══ Source information

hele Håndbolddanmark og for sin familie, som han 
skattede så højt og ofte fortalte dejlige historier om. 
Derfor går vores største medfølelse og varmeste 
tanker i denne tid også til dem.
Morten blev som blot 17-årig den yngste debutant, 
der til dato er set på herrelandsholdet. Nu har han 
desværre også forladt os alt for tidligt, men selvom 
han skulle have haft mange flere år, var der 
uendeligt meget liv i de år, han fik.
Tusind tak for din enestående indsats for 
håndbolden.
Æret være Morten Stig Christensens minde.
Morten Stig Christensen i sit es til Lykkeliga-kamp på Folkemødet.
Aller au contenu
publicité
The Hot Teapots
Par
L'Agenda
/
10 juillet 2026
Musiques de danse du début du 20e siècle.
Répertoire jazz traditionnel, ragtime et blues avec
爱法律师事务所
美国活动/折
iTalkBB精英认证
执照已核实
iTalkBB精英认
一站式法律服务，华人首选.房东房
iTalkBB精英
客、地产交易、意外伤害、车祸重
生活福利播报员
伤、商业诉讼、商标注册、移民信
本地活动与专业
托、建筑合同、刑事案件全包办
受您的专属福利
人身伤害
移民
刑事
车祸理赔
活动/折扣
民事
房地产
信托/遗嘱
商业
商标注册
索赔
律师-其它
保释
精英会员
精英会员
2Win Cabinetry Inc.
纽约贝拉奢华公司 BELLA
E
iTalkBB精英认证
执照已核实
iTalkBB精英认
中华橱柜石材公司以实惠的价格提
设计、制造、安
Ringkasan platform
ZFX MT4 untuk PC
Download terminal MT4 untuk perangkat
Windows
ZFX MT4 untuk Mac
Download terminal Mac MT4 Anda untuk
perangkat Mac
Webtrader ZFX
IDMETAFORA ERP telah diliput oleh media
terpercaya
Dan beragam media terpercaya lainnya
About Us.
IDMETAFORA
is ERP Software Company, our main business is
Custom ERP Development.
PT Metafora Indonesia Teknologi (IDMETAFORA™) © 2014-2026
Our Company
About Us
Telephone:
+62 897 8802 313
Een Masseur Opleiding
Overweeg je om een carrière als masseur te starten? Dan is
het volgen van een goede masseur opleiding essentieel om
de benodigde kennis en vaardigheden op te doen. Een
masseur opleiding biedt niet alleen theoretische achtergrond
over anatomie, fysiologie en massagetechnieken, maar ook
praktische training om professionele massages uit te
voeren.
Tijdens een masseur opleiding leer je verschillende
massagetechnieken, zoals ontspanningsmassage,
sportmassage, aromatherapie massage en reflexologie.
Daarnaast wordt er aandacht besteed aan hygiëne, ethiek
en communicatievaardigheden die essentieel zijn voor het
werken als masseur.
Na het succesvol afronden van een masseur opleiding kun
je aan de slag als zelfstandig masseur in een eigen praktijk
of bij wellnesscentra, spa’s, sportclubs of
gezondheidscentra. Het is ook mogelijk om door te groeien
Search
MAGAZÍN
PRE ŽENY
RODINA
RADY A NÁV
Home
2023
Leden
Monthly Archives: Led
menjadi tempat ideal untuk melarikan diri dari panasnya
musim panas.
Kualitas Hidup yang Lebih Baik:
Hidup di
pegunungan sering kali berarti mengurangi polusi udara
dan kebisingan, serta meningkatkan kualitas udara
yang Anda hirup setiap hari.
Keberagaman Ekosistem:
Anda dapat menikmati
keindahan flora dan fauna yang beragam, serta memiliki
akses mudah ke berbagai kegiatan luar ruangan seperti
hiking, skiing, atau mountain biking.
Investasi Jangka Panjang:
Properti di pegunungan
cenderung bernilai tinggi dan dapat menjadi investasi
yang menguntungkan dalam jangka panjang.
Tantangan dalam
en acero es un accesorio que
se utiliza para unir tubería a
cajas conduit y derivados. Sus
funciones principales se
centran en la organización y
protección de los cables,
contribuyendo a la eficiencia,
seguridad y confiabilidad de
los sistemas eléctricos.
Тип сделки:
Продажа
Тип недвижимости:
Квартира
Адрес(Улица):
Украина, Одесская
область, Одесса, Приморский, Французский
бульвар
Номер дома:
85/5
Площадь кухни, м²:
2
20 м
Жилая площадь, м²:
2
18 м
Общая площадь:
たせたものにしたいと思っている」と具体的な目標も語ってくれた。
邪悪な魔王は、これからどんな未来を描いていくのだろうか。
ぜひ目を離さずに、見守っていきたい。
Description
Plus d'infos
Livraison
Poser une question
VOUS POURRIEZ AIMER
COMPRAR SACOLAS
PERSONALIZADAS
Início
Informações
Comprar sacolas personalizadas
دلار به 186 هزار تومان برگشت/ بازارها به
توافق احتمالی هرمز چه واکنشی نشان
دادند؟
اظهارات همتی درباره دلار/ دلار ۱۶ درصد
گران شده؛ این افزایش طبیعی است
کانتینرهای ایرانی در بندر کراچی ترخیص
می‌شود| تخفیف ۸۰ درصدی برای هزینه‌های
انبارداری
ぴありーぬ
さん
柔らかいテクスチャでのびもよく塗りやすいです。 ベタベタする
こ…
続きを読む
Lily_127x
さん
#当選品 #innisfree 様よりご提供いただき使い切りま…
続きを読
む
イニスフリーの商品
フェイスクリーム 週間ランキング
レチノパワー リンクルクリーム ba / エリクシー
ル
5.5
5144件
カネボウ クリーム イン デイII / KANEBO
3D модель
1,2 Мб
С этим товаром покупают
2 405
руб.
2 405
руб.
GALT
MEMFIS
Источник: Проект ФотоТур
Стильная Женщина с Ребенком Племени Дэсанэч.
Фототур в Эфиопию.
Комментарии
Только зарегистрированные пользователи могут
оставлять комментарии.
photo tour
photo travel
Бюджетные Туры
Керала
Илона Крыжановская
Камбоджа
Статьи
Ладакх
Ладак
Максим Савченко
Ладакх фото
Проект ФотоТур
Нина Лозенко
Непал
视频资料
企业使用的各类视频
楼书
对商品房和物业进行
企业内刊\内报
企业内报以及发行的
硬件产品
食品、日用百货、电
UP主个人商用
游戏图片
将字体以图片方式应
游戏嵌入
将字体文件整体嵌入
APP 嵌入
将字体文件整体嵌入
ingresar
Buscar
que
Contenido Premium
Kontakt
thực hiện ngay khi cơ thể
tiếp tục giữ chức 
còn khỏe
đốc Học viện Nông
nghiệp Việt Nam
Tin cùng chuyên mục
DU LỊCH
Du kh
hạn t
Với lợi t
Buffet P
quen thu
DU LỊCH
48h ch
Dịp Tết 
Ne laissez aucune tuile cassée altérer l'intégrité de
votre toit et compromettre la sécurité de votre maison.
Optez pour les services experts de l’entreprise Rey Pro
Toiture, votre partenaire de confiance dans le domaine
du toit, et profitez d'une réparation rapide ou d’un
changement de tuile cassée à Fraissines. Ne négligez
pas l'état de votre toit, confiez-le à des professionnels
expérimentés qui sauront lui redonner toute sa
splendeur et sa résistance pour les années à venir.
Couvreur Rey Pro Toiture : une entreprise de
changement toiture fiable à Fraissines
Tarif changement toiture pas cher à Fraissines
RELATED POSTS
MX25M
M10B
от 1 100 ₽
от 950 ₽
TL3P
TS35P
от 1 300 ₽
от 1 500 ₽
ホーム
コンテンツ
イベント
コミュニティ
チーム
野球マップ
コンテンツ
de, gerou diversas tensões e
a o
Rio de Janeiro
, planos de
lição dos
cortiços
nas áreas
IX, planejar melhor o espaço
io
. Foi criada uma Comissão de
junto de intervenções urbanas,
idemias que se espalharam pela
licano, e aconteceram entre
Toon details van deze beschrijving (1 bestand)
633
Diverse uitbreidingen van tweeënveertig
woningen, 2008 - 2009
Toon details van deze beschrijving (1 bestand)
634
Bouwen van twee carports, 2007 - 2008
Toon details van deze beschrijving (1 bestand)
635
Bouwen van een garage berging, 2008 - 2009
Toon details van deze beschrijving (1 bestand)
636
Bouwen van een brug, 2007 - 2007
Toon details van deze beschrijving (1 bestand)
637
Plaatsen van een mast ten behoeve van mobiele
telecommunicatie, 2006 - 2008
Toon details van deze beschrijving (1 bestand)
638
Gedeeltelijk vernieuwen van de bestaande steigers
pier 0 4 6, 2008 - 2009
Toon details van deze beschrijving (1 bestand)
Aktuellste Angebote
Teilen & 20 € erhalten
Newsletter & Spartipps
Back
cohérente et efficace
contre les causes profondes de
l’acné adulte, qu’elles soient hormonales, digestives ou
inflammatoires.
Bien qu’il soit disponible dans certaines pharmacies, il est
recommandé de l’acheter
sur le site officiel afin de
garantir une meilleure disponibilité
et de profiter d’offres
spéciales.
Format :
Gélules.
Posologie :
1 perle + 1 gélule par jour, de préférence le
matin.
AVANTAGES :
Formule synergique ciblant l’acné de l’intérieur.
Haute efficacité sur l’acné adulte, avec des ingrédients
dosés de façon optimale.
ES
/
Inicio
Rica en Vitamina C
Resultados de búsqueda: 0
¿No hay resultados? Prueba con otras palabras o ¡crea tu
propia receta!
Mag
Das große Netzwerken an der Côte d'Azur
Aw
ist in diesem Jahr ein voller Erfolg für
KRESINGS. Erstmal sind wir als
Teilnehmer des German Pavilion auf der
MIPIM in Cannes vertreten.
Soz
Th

════

_Problem statement_
Return the rows above exactly, from the very first line through the line containing "ZFX MT4 untuk PC", with both ends included.

_Result of the exercise_
hele Håndbolddanmark og for sin familie, som han 
skattede så højt og ofte fortalte dejlige historier om. 
Derfor går vores største medfølelse og varmeste 
tanker i denne tid også til dem.
Morten blev som blot 17-årig den yngste debutant, 
der til dato er set på herrelandsholdet. Nu har han 
desværre også forladt os alt for tidligt, men selvom 
han skulle have haft mange flere år, var der 
uendeligt meget liv i de år, han fik.
Tusind tak for din enestående indsats for 
håndbolden.
Æret være Morten Stig Christensens minde.
Morten Stig Christensen i sit es til Lykkeliga-kamp på Folkemødet.
Aller au contenu
publicité
The Hot Teapots
Par
L'Agenda
/
10 juillet 2026
Musiques de danse du début du 20e siècle.
Répertoire jazz traditionnel, ragtime et blues avec
爱法律师事务所
美国活动/折
iTalkBB精英认证
执照已核实
iTalkBB精英认
一站式法律服务，华人首选.房东房
iTalkBB精英
客、地产交易、意外伤害、车祸重
生活福利播报员
伤、商业诉讼、商标注册、移民信
本地活动与专业
托、建筑合同、刑事案件全包办
受您的专属福利
人身伤害
移民
刑事
车祸理赔
活动/折扣
民事
房地产
信托/遗嘱
商业
商标注册
索赔
律师-其它
保释
精英会员
精英会员
2Win Cabinetry Inc.
纽约贝拉奢华公司 BELLA
E
iTalkBB精英认证
执照已核实
iTalkBB精英认
中华橱柜石材公司以实惠的价格提
设计、制造、安
Ringkasan platform
ZFX MT4 untuk PC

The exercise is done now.